Leanora Erica Mims’ quilts tell a story of tragedy and triumph for African Americans. The brightly colored and boldly patterned wall hangings were featured Oct. 4 at the Southside Community Center in Ithaca, N.Y.
Mims learned how to make story quilts when she was an undergraduate studying arts at Cornell University. Now, she works as a public relations director for Estella’s Brilliant Bus, but she still quilts in her free time.
Mims’ work focuses on African tribal history from Ghana and Gambia, which is depicted in the quilts she created for the Southside Community Center gallery.
The gallery, which has an “Art In Color” art space that highlights and supports new and upcoming artists, featured Mims’ quilts that portray her perspective of the African Diaspora.
Mims likes using quilts to express herself because they’re multi-purposeful.

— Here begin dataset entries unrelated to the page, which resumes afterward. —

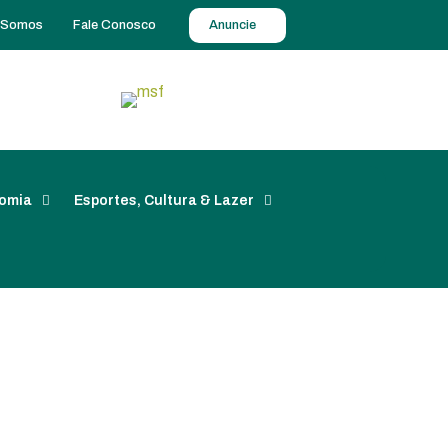
 Somos
Fale Conosco
Anuncie
omia
Esportes, Cultura & Lazer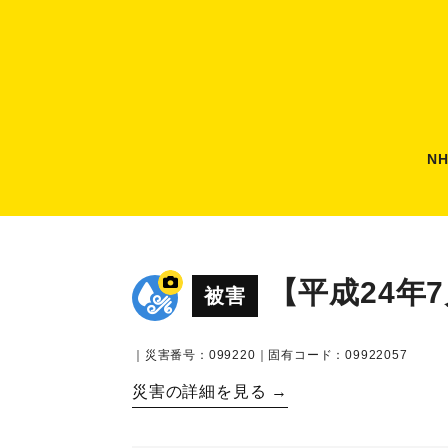
N
【平成24年
被害
｜災害番号：099220｜固有コード：09922057
災害の詳細を見る →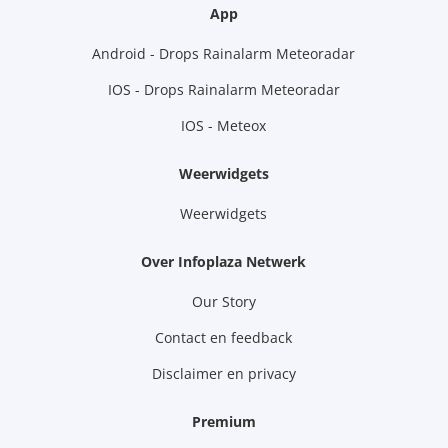
App
Android - Drops Rainalarm Meteoradar
IOS - Drops Rainalarm Meteoradar
IOS - Meteox
Weerwidgets
Weerwidgets
Over Infoplaza Netwerk
Our Story
Contact en feedback
Disclaimer en privacy
Premium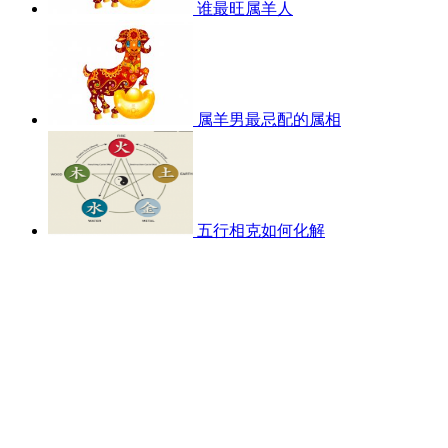
谁最旺属羊人
属羊男最忌配的属相
五行相克如何化解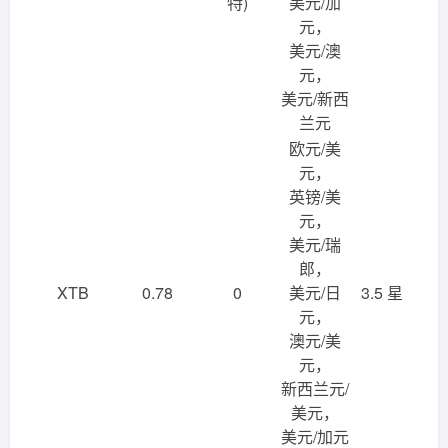
特)
美元/加
元，
美元/澳
元，
美元/新西
兰元
欧元/美
元，
英镑/美
元，
美元/瑞
郎，
XTB
0.78
0
美元/日
3.5 星
元，
澳元/美
元，
新西兰元/
美元，
美元/加元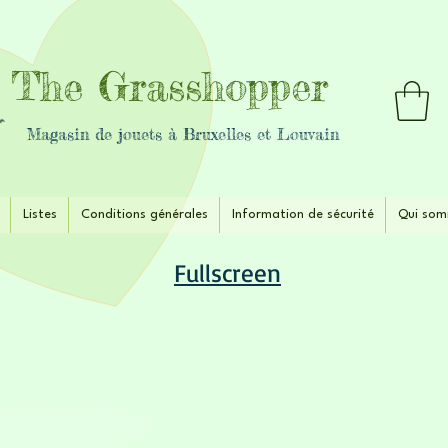
The Grasshopper
Magasin de jouets à Bruxelles et Louvain
Listes
Conditions générales
Information de sécurité
Qui som
Fullscreen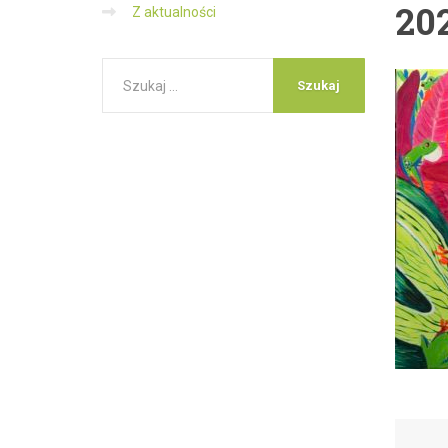
20
Z aktualności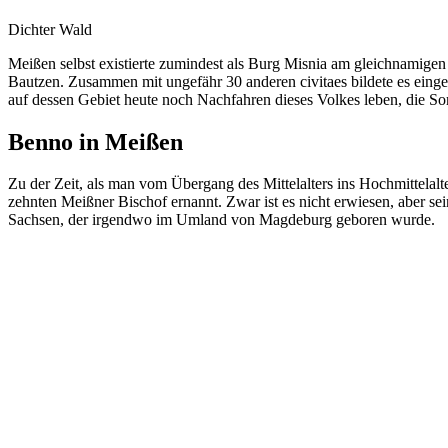
Dichter Wald
Meißen selbst existierte zumindest als Burg Misnia am gleichnamigen F
Bautzen. Zusammen mit ungefähr 30 anderen civitaes bildete es ein
auf dessen Gebiet heute noch Nachfahren dieses Volkes leben, die So
Benno in Meißen
Zu der Zeit, als man vom Übergang des Mittelalters ins Hochmittelalt
zehnten Meißner Bischof ernannt. Zwar ist es nicht erwiesen, aber se
Sachsen, der irgendwo im Umland von Magdeburg geboren wurde.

“They can envelope you in the warmth of your community,” she said. “Sometimes portraits can’t do that. They’re beautiful, but you can’t take them down and clothe yourself with the history of your family.”
The exhibit displays Mims’ sense of cultural pride, said Nagiane Lacka, program manager at Southside Community Center. Lacka said that she hopes for a positive reaction of the gallery from the community.
“I think it will be comforting because the exhibit is a celebration of family and heritage,” she said. “That’s kind of an affirmation and inspiration to continue to be proud of where we are from.”